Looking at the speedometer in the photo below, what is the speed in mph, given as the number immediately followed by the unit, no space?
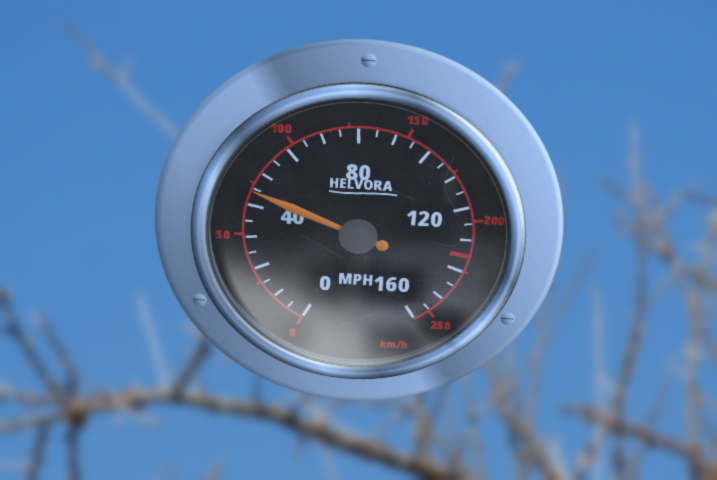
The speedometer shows 45mph
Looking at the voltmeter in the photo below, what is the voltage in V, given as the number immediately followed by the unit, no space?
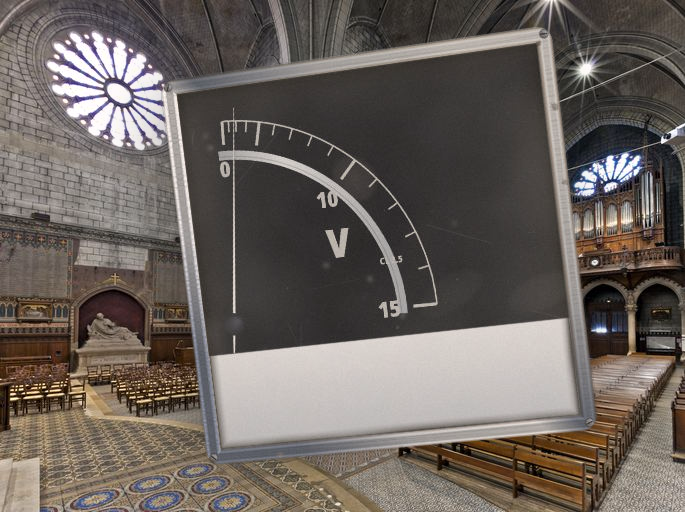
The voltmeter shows 3V
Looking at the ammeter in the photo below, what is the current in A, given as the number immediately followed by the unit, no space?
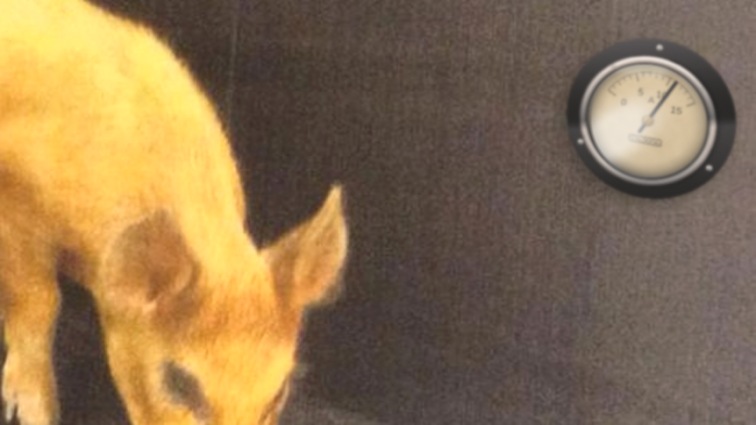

◆ ◆ ◆ ◆

• [What you should do]
Format the material above as a JSON list of strings, one string per line, with blank lines skipped and the pictures left out.

• [Response]
[
  "Looking at the speedometer in the photo below, what is the speed in mph, given as the number immediately followed by the unit, no space?",
  "The speedometer shows 45mph",
  "Looking at the voltmeter in the photo below, what is the voltage in V, given as the number immediately followed by the unit, no space?",
  "The voltmeter shows 3V",
  "Looking at the ammeter in the photo below, what is the current in A, given as the number immediately followed by the unit, no space?"
]